10 thoughts on “Things Not to Say to People With Invisible Illnesses, Part Three

  1. Have been yet been hit with “you can heal with DNA with your thoughts”kind of cures? It just gets more demented as the years go by or what shit social media people will try to invent for attention or clicks. Though I think a bunch of people are just trying out anything cause they’ve rejected all medicine and then, when of course they don’t break from normal things modern science fixed, they go looking for even crazier “cures”. Sigh. I have a friend I now keep very little contact with cause she is super healthy and thinks the reason anytime she’s “healing herself” it’s because of her mind and crazy things like not eating sugar. No, Karen, your granted from your cold cause even if you don’t do anything they’ll run their course! And no, you didn’t cure yourself with your mind, you’re an Olympic level athlete healthy person, you’ve got a good immune system. I don’t.

    Like

  2. Great post. Like how you explain the difficulties in easy-to-understand terms and examples. And done with some humor as well. I’ll remember to avoid celery shakes.

    Like

  3. Excellent post! Isn’t it amazing how everyone becomes a doctor when you set sick? Aside from someone who was peddling a “Pemphigus Diet” online, most of the “advice” I got was to simply “clam down” . . . “relax” . . . “it’s all triggered by stress.” Yea, right. I was in a toxic marriage, had two young kids, was starting up a new business, and now had symptoms of a disease that killed my mother at 49. Can someone please find me the switch to turn off the stress?

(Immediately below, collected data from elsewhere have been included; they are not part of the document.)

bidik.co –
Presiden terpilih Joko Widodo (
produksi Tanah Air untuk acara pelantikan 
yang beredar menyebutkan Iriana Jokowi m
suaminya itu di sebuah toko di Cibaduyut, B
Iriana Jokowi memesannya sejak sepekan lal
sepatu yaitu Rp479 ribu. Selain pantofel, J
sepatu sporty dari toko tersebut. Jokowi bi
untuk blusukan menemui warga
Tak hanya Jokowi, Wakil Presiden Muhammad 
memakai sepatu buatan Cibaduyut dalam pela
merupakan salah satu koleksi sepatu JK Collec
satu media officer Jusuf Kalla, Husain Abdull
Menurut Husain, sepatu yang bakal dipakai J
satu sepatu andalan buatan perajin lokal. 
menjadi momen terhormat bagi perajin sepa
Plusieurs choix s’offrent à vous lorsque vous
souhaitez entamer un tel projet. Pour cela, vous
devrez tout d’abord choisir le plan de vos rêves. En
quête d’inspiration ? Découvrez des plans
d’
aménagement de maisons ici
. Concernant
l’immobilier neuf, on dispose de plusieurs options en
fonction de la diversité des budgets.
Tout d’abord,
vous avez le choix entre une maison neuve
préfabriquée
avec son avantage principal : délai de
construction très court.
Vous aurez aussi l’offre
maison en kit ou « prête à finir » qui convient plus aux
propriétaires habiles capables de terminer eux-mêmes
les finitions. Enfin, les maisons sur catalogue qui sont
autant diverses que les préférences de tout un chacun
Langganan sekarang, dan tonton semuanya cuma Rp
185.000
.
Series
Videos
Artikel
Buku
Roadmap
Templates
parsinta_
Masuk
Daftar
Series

Appropriately, May is also National Mental Health Month.

    Liked by 1 person

    1. Haha, the anti-stress switch! Where is that thing? Wait so May is awareness month for mental health too? So that’s Lyme, fibromyalgia, ME/CFS, MCS, mental health… There’s probably more! That’s a lot of awareness at once for illnesses that cause fatigue!

      Like

      1. I’ve had Lyme over 20 years and am tired of being tired! Thank you so much for making me laugh. I’ve had to many doctors to count. Now trying to find one in San Diego ares. Ugh!